# MATERIAL PROVIDED:
================================

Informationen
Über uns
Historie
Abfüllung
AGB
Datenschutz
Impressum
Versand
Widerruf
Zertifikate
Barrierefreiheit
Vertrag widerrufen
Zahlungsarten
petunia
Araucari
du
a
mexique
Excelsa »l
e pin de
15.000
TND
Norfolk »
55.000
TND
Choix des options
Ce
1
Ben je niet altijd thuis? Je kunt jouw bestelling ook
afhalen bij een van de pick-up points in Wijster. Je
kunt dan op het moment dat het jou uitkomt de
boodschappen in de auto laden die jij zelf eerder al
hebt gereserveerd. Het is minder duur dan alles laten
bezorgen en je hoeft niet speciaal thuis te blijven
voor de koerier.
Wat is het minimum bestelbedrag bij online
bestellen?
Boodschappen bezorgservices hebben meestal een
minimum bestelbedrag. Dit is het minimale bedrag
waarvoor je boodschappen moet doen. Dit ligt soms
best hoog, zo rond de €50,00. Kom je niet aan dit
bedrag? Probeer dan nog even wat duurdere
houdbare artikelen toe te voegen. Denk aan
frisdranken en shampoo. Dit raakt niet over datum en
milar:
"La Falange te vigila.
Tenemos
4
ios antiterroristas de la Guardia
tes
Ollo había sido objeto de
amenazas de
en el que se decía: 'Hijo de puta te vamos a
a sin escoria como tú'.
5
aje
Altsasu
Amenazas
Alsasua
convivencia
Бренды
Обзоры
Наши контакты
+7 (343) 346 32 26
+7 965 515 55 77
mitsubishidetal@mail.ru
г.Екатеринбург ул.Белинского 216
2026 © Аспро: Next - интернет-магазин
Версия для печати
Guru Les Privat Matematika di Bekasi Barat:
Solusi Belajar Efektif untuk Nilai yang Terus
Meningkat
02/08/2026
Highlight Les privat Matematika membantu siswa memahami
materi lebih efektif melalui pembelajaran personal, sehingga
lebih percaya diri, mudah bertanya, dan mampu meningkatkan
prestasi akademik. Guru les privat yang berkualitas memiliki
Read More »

================================

# PROBLEM REQUIREMENTS:
Quote all of the rows above word for word, keeping every line in its original order.

# RESPONSE FOR THIS EXERCISE:
Informationen
Über uns
Historie
Abfüllung
AGB
Datenschutz
Impressum
Versand
Widerruf
Zertifikate
Barrierefreiheit
Vertrag widerrufen
Zahlungsarten
petunia
Araucari
du
a
mexique
Excelsa »l
e pin de
15.000
TND
Norfolk »
55.000
TND
Choix des options
Ce
1
Ben je niet altijd thuis? Je kunt jouw bestelling ook
afhalen bij een van de pick-up points in Wijster. Je
kunt dan op het moment dat het jou uitkomt de
boodschappen in de auto laden die jij zelf eerder al
hebt gereserveerd. Het is minder duur dan alles laten
bezorgen en je hoeft niet speciaal thuis te blijven
voor de koerier.
Wat is het minimum bestelbedrag bij online
bestellen?
Boodschappen bezorgservices hebben meestal een
minimum bestelbedrag. Dit is het minimale bedrag
waarvoor je boodschappen moet doen. Dit ligt soms
best hoog, zo rond de €50,00. Kom je niet aan dit
bedrag? Probeer dan nog even wat duurdere
houdbare artikelen toe te voegen. Denk aan
frisdranken en shampoo. Dit raakt niet over datum en
milar:
"La Falange te vigila.
Tenemos
4
ios antiterroristas de la Guardia
tes
Ollo había sido objeto de
amenazas de
en el que se decía: 'Hijo de puta te vamos a
a sin escoria como tú'.
5
aje
Altsasu
Amenazas
Alsasua
convivencia
Бренды
Обзоры
Наши контакты
+7 (343) 346 32 26
+7 965 515 55 77
mitsubishidetal@mail.ru
г.Екатеринбург ул.Белинского 216
2026 © Аспро: Next - интернет-магазин
Версия для печати
Guru Les Privat Matematika di Bekasi Barat:
Solusi Belajar Efektif untuk Nilai yang Terus
Meningkat
02/08/2026
Highlight Les privat Matematika membantu siswa memahami
materi lebih efektif melalui pembelajaran personal, sehingga
lebih percaya diri, mudah bertanya, dan mampu meningkatkan
prestasi akademik. Guru les privat yang berkualitas memiliki
Read More »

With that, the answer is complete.